__Texto de lectura__.

Sobre la Conciencia / M. Cicerón

 

CICERÓN

SOBRE LA CONCIENCIA

(Ad Attic. Lib XII, cap. XXVIII.

Tuscul. Lib II, cap. XXVI

De Legibus. Lib. II, cap. IV)

El testimonio de mi conciencia es para mí de mayor aprecio que los discursos de todos los hombres. Para mí son más laudables las cosas que se ejecutan sin ostentación y sin testigos públicos, no porque se haya de huir de ellos, pues todas las buenas acciones exigen ser expuestas a la luz pública, pero con todo eso, no hay teatro mas magnífico para la virtud que la propia conciencia.

La virtud, que conduce al hombre al bien y le aparta del mal, no solo es más antigua que la edad de los pueblos y de las ciudades, sino que es igual a aquel Dios que conserva y gobierna los cielos y la tierra.  Pues no puede haber inteligencia divina sin razón, ni razón divina sin la facultad de sancionar lo bueno y lo malo.  Y no porque en ninguna parte se hallase escrito que, en un puente estuviese contra todas las tropas de los enemigos, uno mandase cortarlo por la espalda, juzgamos que aquel Cocles hizo, sin ninguna ley que lo ordenase, una acción tan heroica de valor  : (Cocles, uno de los Horacios, había perdido un ojo en un combate).  Y aunque en el reinado de Tarquino no hubiese en Roma ley escrita acerca de los estupros, no por eso dejó Sexto Tarquino de obrar contra una ley eterna, violentando a Lucrecia, hija de  Tricipitino. Pues había una ley, que procede de la misma naturaleza, que impele al bien y retrae del mal, la cual no comenzó a ser cuando se escribió, sino cuando tuvo su origen, y este le tuvo juntamente con la inteligencia divina.

Es la ley, la recta razón, conforme a la naturaleza, extendida entre todos los hombres, constante y eterna, que nos impele al bien mandando, y nos retrae del mal prohibiendo ; la cual no obstante no en vano manda o veda a los buenos, ni con sus preceptos y prohibiciones mueve a los perversos.   Esta ley no se puede substituir con otra, ni es lícito ni posible derogarla en todo o en parte.  Ni el Senado, ni el pueblo puede dispensarnos de esta ley. Ni hay que buscar otro expositor o intérprete que ella misma. Ni es una en Roma y otra en Atenas ; una al presente, y otra en lo sucesivo, sino que en todos los tiempos y a todas las naciones comprehende esta ley única, eterna e inmortal ; y uno solo es el maestro común y cabeza de todos los hombres :  Dios. Él es el inventor, juez y promulgador de esta ley, a la cual, el que no obedece, será enemigo de sí propio, despreciará su mismo ser, y en esto sufrirá el más grave castigo aunque se liberte de todos los demás que son tenidos por tales.

__Datos proporcionados__.
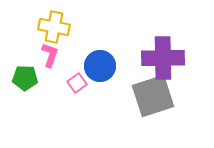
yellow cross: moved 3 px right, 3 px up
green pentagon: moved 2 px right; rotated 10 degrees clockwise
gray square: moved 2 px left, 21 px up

__La consigna__. Prosigue el texto sobre la conciencia a partir de su última oración.

__Respuesta del ejercicio__.
Y así sufren su castigo, no tanto por los Tribunales, (los cuales no hay en todas partes, y muchísimas veces se les engaña), cuanto por la conciencia, pues los agitan y persiguen las Furias, no con teas encendidas, como dicen las fábulas, sino con los remordimientos de la conciencia y el tormento del delito.  Porque no creáis, como lo veis infinitamente en las fábulas, que aquellos que obran impía y sacrílegamente son agitados y aterrados con las teas encendidas de las Furias. A cada uno le atormenta en gran manera su propio delito y el horror que lleva consigo ; a cada uno le conturba su propia maldad, sus malos pensamientos, y los remordimientos de su corazón lo aterran. Estas son las domésticas Furias de los impíos.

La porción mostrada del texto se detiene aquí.